PixArt-Σ: Weak-to-Strong Training of Diffusion Transformer for 4K Text-to-Image Generation
https://pixart-alpha.github.io/PixArt-sigma-project/
GNU Affero General Public License v3.0
1.44k stars 67 forks source link

VRAM memory requirements for lora / finetuning? #89

Open GavChap opened 1 month ago

GavChap commented 1 month ago

What are the VRAM and RAM requirements for training a lora and finetuning?

Is there a way to offload T5 from VRAM / precalculate it to be able to finetune / lora train on something with 16Gb VRAM?

lawrence-cj commented 1 month ago

Of course. We suggest users extract the features of T5 and VAE offline. In that way, the training for LoRA can be done on VRAM less than 24GB. Refer to: https://github.com/PixArt-alpha/PixArt-sigma/blob/master/asset/docs/data_feature_extraction.md

a-One-Fan commented 1 month ago

@lawrence-cj Hello, trying to train a Lora on the toy dataset (which has the features already) fails for me. It fails to find a "text" column. Furthermore, putting a print at line 647, it has not loaded anything other than images: DatasetDict({ train: Dataset({ features: ['image'], num_rows: 96})}) Searching for vae in the train_pixart_lora_hf.py file (which the guide launches) shows me that the VAE is always loaded to the accelerator device and always used to encode, so even if the features were loaded they would be ignored and VRAM still used? Log, accelerate command at bottom: toy_lora_train_log.txt

The CPU device is likely because I have no CUDA devices. I will manually be replacing some "cuda" strings with my 16GB Intel "xpu" device later. In either case, pip list

Is train_pixart_lora_hf the right file? Looking at its code more, I feel like it's not. Is training a lora with the features extracted actually supported? Did I make some massive mistake?

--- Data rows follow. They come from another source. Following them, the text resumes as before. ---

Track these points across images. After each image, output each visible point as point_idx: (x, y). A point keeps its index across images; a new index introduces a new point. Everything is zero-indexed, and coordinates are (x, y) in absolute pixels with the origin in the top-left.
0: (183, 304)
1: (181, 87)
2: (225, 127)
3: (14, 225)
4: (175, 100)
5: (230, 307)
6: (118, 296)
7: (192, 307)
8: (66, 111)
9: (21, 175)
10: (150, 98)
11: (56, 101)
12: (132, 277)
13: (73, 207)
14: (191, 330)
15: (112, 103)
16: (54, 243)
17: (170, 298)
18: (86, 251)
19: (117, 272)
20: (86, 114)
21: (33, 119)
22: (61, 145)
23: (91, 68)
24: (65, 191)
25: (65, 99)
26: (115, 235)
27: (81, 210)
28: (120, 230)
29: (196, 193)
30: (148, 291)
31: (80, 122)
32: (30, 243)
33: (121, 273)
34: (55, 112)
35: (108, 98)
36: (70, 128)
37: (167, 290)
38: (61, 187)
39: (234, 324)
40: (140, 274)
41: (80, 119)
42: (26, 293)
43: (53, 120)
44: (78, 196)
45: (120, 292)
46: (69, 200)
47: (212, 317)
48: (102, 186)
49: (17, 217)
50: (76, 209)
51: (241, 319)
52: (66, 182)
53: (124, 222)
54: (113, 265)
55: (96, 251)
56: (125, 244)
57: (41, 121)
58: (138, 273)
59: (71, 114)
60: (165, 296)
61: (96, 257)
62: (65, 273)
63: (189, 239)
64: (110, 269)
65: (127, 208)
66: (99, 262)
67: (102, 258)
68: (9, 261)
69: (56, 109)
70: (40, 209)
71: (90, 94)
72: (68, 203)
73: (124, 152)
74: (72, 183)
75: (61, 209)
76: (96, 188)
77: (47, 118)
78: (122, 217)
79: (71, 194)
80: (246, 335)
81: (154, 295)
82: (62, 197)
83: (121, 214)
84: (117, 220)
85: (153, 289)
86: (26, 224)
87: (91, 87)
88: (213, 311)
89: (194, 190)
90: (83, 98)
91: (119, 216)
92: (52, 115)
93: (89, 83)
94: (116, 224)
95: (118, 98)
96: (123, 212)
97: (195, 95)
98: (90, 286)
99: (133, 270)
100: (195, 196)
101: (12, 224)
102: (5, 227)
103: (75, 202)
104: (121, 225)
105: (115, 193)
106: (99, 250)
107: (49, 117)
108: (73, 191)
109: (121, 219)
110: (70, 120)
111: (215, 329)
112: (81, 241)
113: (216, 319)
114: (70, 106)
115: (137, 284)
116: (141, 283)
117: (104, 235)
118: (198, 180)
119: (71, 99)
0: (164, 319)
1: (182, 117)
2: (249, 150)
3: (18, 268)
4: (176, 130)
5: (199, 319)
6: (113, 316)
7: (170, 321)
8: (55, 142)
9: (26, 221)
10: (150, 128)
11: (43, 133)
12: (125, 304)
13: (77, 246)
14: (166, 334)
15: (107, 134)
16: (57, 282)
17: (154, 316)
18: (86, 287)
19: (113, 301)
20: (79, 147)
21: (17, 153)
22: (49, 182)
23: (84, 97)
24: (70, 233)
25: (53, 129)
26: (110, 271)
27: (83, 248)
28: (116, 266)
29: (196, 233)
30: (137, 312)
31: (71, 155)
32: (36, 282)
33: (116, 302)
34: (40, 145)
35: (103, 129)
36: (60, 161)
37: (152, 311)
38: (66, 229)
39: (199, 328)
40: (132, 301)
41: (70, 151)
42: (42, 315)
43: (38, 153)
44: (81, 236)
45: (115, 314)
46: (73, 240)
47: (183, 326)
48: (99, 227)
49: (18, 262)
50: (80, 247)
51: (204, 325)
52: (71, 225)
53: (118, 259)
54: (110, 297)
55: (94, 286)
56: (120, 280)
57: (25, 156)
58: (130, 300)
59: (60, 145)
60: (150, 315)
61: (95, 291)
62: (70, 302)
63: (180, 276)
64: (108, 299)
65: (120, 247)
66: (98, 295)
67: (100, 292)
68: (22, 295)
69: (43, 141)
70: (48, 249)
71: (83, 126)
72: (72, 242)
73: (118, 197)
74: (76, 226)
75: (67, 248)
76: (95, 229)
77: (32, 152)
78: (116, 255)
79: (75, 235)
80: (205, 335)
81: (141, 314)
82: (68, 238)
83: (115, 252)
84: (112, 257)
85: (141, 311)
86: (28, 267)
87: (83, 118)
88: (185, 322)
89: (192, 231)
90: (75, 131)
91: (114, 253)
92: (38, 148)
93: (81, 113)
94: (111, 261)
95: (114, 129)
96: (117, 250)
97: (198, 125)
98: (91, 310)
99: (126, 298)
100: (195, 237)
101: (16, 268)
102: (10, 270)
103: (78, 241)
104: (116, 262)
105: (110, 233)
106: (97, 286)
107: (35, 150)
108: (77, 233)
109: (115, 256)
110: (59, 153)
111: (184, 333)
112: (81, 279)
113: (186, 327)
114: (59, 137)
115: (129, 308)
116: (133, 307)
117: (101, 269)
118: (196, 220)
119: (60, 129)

eeyrw commented 3 weeks ago

Of course. We suggest users extract the features of T5 and VAE offline. In that way, the training for LoRA can be done on VRAM less than 24GB. Refer to: https://github.com/PixArt-alpha/PixArt-sigma/blob/master/asset/docs/data_feature_extraction.md

How much VRAM for LoRA/full finetune is required if extracting features by T5 and VAE in runtime? Then I can rent a proper GPU cloud instance.

lawrence-cj commented 6 days ago

12GB is enough I suppose.